Concrètement, ça ressemble à ceci. Une chose que tu fais pour quelqu'un d'autre et que cette personne peut faire elle-même, même moins bien que toi, même en oubliant une fois. Une chose que tu fais parce qu'il faudrait, et que personne ne remarquera si elle n'est pas faite cette semaine. Une soirée sans écran ni liste, où tu ne prépares rien pour le lendemain, même si ça veut dire un matin un peu plus bousculé. Et une fois, à quelqu'un, dire la phrase entière : je me sens fatiguée tout le temps. Pas « ça va, un peu fatiguée ». La phrase entière, avec le tout le temps dedans.

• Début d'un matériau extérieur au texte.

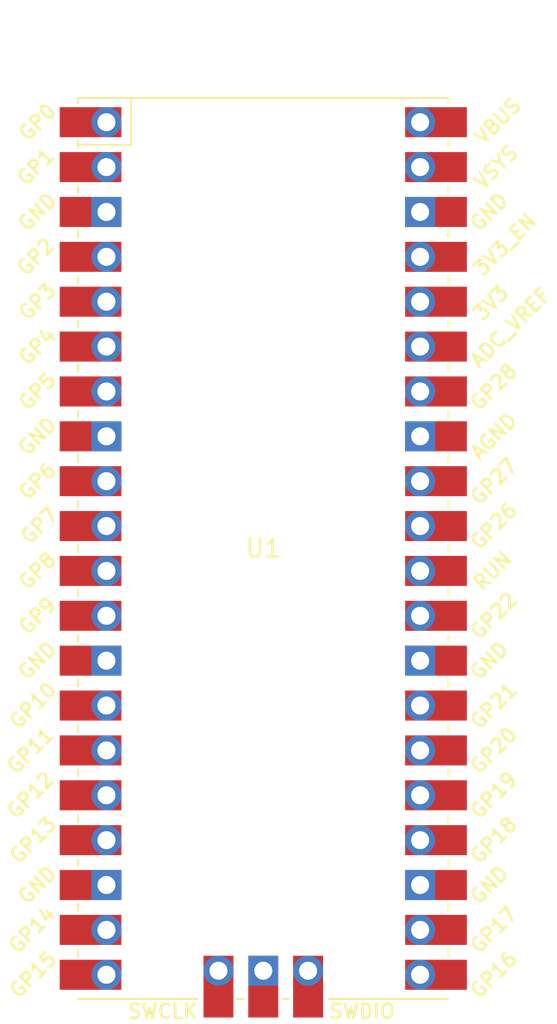
<source format=kicad_pcb>
(kicad_pcb (version 20211014) (generator pcbnew)

  (general
    (thickness 1.6)
  )

  (paper "A4")
  (layers
    (0 "F.Cu" signal)
    (31 "B.Cu" signal)
    (32 "B.Adhes" user "B.Adhesive")
    (33 "F.Adhes" user "F.Adhesive")
    (34 "B.Paste" user)
    (35 "F.Paste" user)
    (36 "B.SilkS" user "B.Silkscreen")
    (37 "F.SilkS" user "F.Silkscreen")
    (38 "B.Mask" user)
    (39 "F.Mask" user)
    (40 "Dwgs.User" user "User.Drawings")
    (41 "Cmts.User" user "User.Comments")
    (42 "Eco1.User" user "User.Eco1")
    (43 "Eco2.User" user "User.Eco2")
    (44 "Edge.Cuts" user)
    (45 "Margin" user)
    (46 "B.CrtYd" user "B.Courtyard")
    (47 "F.CrtYd" user "F.Courtyard")
    (48 "B.Fab" user)
    (49 "F.Fab" user)
    (50 "User.1" user)
    (51 "User.2" user)
    (52 "User.3" user)
    (53 "User.4" user)
    (54 "User.5" user)
    (55 "User.6" user)
    (56 "User.7" user)
    (57 "User.8" user)
    (58 "User.9" user)
  )

  (setup
    (pad_to_mask_clearance 0)
    (pcbplotparams
      (layerselection 0x00010fc_ffffffff)
      (disableapertmacros false)
      (usegerberextensions false)
      (usegerberattributes true)
      (usegerberadvancedattributes true)
      (creategerberjobfile true)
      (svguseinch false)
      (svgprecision 6)
      (excludeedgelayer true)
      (plotframeref false)
      (viasonmask false)
      (mode 1)
      (useauxorigin false)
      (hpglpennumber 1)
      (hpglpenspeed 20)
      (hpglpendiameter 15.000000)
      (dxfpolygonmode true)
      (dxfimperialunits true)
      (dxfusepcbnewfont true)
      (psnegative false)
      (psa4output false)
      (plotreference true)
      (plotvalue true)
      (plotinvisibletext false)
      (sketchpadsonfab false)
      (subtractmaskfromsilk false)
      (outputformat 1)
      (mirror false)
      (drillshape 1)
      (scaleselection 1)
      (outputdirectory "")
    )
  )

  (net 0 "")
  (net 1 "unconnected-(U1-Pad1)")
  (net 2 "unconnected-(U1-Pad2)")
  (net 3 "unconnected-(U1-Pad3)")
  (net 4 "unconnected-(U1-Pad4)")
  (net 5 "unconnected-(U1-Pad5)")
  (net 6 "unconnected-(U1-Pad6)")
  (net 7 "unconnected-(U1-Pad7)")
  (net 8 "unconnected-(U1-Pad8)")
  (net 9 "unconnected-(U1-Pad9)")
  (net 10 "unconnected-(U1-Pad10)")
  (net 11 "unconnected-(U1-Pad11)")
  (net 12 "unconnected-(U1-Pad12)")
  (net 13 "unconnected-(U1-Pad13)")
  (net 14 "unconnected-(U1-Pad14)")
  (net 15 "unconnected-(U1-Pad15)")
  (net 16 "unconnected-(U1-Pad16)")
  (net 17 "unconnected-(U1-Pad17)")
  (net 18 "unconnected-(U1-Pad18)")
  (net 19 "unconnected-(U1-Pad19)")
  (net 20 "unconnected-(U1-Pad20)")
  (net 21 "unconnected-(U1-Pad21)")
  (net 22 "unconnected-(U1-Pad22)")
  (net 23 "unconnected-(U1-Pad23)")
  (net 24 "unconnected-(U1-Pad24)")
  (net 25 "unconnected-(U1-Pad25)")
  (net 26 "unconnected-(U1-Pad26)")
  (net 27 "unconnected-(U1-Pad27)")
  (net 28 "unconnected-(U1-Pad28)")
  (net 29 "unconnected-(U1-Pad29)")
  (net 30 "unconnected-(U1-Pad30)")
  (net 31 "unconnected-(U1-Pad31)")
  (net 32 "unconnected-(U1-Pad32)")
  (net 33 "unconnected-(U1-Pad33)")
  (net 34 "unconnected-(U1-Pad34)")
  (net 35 "unconnected-(U1-Pad35)")
  (net 36 "unconnected-(U1-Pad36)")
  (net 37 "unconnected-(U1-Pad37)")
  (net 38 "unconnected-(U1-Pad38)")
  (net 39 "unconnected-(U1-Pad39)")
  (net 40 "unconnected-(U1-Pad40)")
  (net 41 "unconnected-(U1-Pad41)")
  (net 42 "unconnected-(U1-Pad42)")
  (net 43 "unconnected-(U1-Pad43)")

  (footprint "MCU_RaspberryPi_and_Boards:RPi_Pico_SMD_TH" (layer "F.Cu") (at 160.02 83.82))

)

</source>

Ce dernier geste compte plus qu'il n'en a l'air. Une fatigue qu'on garde pour soi pèse le double, parce qu'on porte la fatigue et le fait de la cacher. La dire, même à une seule personne, retire la moitié qui n'était pas nécessaire. Si tu as tapé je suis épuisée ce soir, il y a une page qui part de cette phrase-là et propose un premier geste pour ce soir, pas pour la semaine.
Et si ce que tu portes, c'est surtout des enfants, si la fatigue vient avec une distance que tu ne comprends pas envers eux, ce n'est plus tout à fait la même fatigue. Si c'est d'être mère qui t'épuise, il y a une page qui le dit avec les mots des mères, sans jugement, et qui explique quand ça devient une chose à dire à un professionnel.
Quand consulter, et quand revenir ici
On l'a dit au début, on le redit ici. Si la fatigue dure depuis plus de quelques semaines, un médecin. Si elle vient avec de la faiblesse, des vertiges, un essoufflement, un changement rapide, un médecin cette semaine. Si elle vient avec une tristesse qui prend le matin et enlève l'envie, un médecin aussi, avec ces mots-là. Rien de tout ça n'est une exagération. C'est ce que ces rendez-vous sont faits pour entendre.
Et si tout est normal dans le sang, si le médecin dit que le corps va bien, alors tu reviens ici, avec une information de plus : ce qui te fatigue n'est pas dans le corps, c'est dans ce que tu portes. À ce moment-là, tu n'es plus dans la fatigue ordinaire, tu es dans l'épuisement, la fatigue qui ne se repose pas, et cette page-là explique d'où il vient et par où on en sort, doucement, sans exiger de toi une énergie que tu n'as pas.
Ce que tu portes, tu peux le déposer un bout à la fois. Pour te réveiller, un matin, avec un peu moins sur les épaules qu'au coucher. C'est de là que le repos recommence.